Print the part of the passage below on Pasadena housing and homelessness starting at "What can be done? There" and ending at "again in 2019.", word for word.

Document segment —
○ ○ ○

These patterns are not uncommon to American Cities, accompanied with a growing number those experiencing homelessness. Many of Pasadena’s 150,000 residents have been unable to afford living indoors. By 2011, 1, 216 were counted as homeless in Pasadena, over half of which were women and children. Over 800 children in the school district were considered homeless. This had never been seen in Pasadena, even after WWII when there was a huge lack of housing across our nation. During that same year, 2011, only 6% of Pasadena’s middle-income population could afford to purchase a Pasadena home. Most homeowners today could not afford to purchase the home they own. Some aging Black and brown homeowners, fell prey to the 2008 mortgage meltdown, with Pasadena based banks like IndyMac, that later became One West under the leadership of Steve Mnuchin, later sold to CIT Group in 2015. Mnuchin joined Trump’s presidential campaign in 2016, and today is Secretary of the Treasury. Mnuchin is often dubbed “Foreclosure King” having foreclosed on 16,220 federally insured reverse mortgages from April 2009 to April 2016, twice the national average. Bad loans, intended to fail, often targeted minority populations eager for a piece of the American Dream or homeowners and lowering come home owners with equity. There was so much shame among those targeted in the African American churches, pastors learned about the fate of members of their flock losing their homes too late in the game, when it was not longer possible to get a modified loan or other redemptive measures.

What can be done?

             What can be done? There are many solutions. Rent Control is a very misunderstood policy that landlords and corrupt developers like Black stone have done their best to demonize and to keep unclear, making us think it will destroy our communities. In 2017 we received 10,244 signatures to get rent control on the ballot, shy of the 12,800 needed. But the mayor of Pasadena won with only 8,000 votes. So many are eager to try again in 2019.

Derelict motels primarily on East Colorado Blvd, now home to homeless, prostitution and drug users, can now be converted to permanent supportive housing (PSH), which is what ends homelessness. This would clean up these motels, provide permanent housing for homeless folks with onsite wrap-around case management. Right how no one is vetted, and no rules are required for motels guests. These motels were once in The Green Book—a book outlining the only place in Pasadena where African American could stay and eat.  Between 2011-2016 we lowered the homeless count by 54 percent when we were approving PSH projects. We can do this again by approving motel conversions, building new projects and seek to preserve existing affordable housing from going market rate.  

We need to figure out how to prevent landlords from opting out of affordable housing covenants and place these units into 99-year ground leases. One tool to do this is via a Community Land Trust (CLT) and it is what the City of Irvine is doing. All apartments that are being converted to condos should have a third of the units sold as affordable at prices that those living there can afford to prevent displacement-this is being done in several cities. We need to increase Pasadena’s requirement that 15 percent of all new housing be affordable up to 25 or 30% like Santa Monica has done. The fee allowed to be paid in-lieu of including affordable units must be raised high enough that folks will opt to include the units. This will create a mix of housing units throughout the city and help to undo years of racialized housing policies. All of Pasadena’s 533 inclusionary should be in place into a CLT, just as the City of Irvine is doing. We need to encourage all San Gabriel Valley cities to do the same, placing all their affordable units into a CLT in order to preserve long term affordability.

○ ○ ○

Dataset section —
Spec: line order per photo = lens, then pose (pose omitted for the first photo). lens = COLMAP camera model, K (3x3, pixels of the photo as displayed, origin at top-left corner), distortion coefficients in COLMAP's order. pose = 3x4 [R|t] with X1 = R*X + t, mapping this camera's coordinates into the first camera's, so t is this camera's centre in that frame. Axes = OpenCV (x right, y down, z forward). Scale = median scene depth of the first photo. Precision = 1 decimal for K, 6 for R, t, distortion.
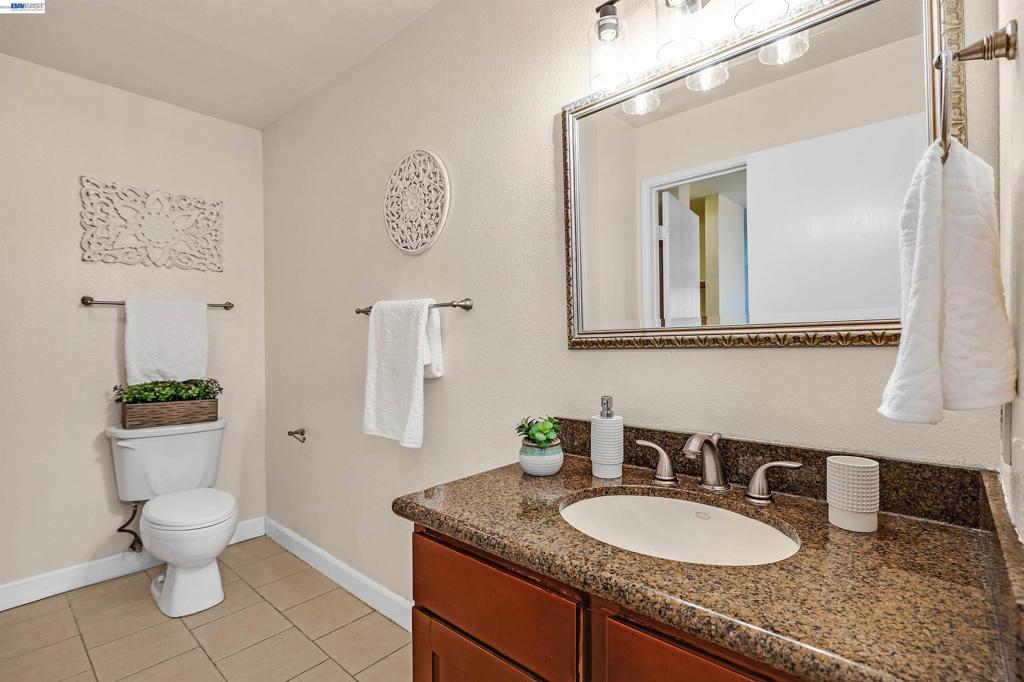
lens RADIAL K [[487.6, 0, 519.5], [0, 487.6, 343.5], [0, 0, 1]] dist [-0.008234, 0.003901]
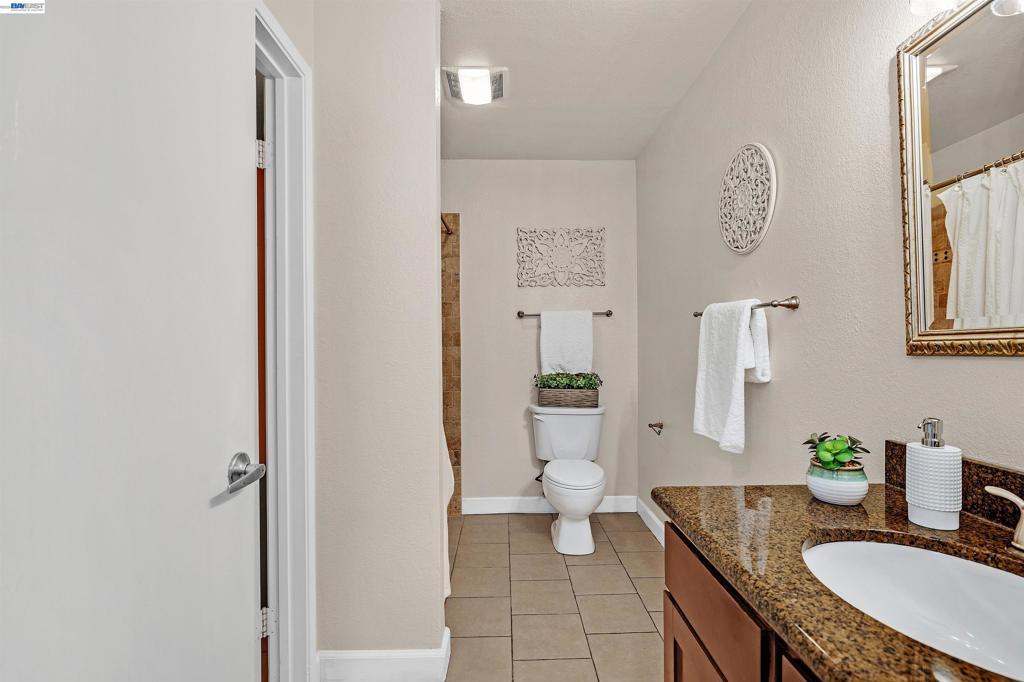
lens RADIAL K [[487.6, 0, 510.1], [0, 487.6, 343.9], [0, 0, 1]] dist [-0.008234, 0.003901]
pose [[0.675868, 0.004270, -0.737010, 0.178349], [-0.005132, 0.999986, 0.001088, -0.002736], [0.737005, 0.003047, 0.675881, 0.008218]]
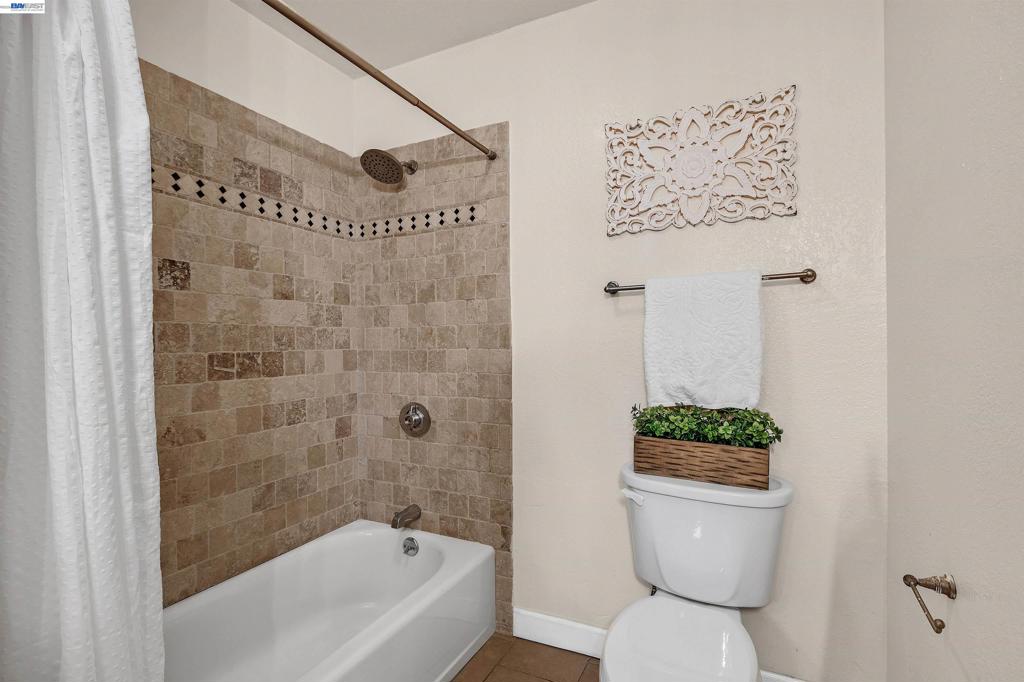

○ ○ ○

Written reply —
What can be done? There are many solutions. Rent Control is a very misunderstood policy that landlords and corrupt developers like Black stone have done their best to demonize and to keep unclear, making us think it will destroy our communities. In 2017 we received 10,244 signatures to get rent control on the ballot, shy of the 12,800 needed. But the mayor of Pasadena won with only 8,000 votes. So many are eager to try again in 2019.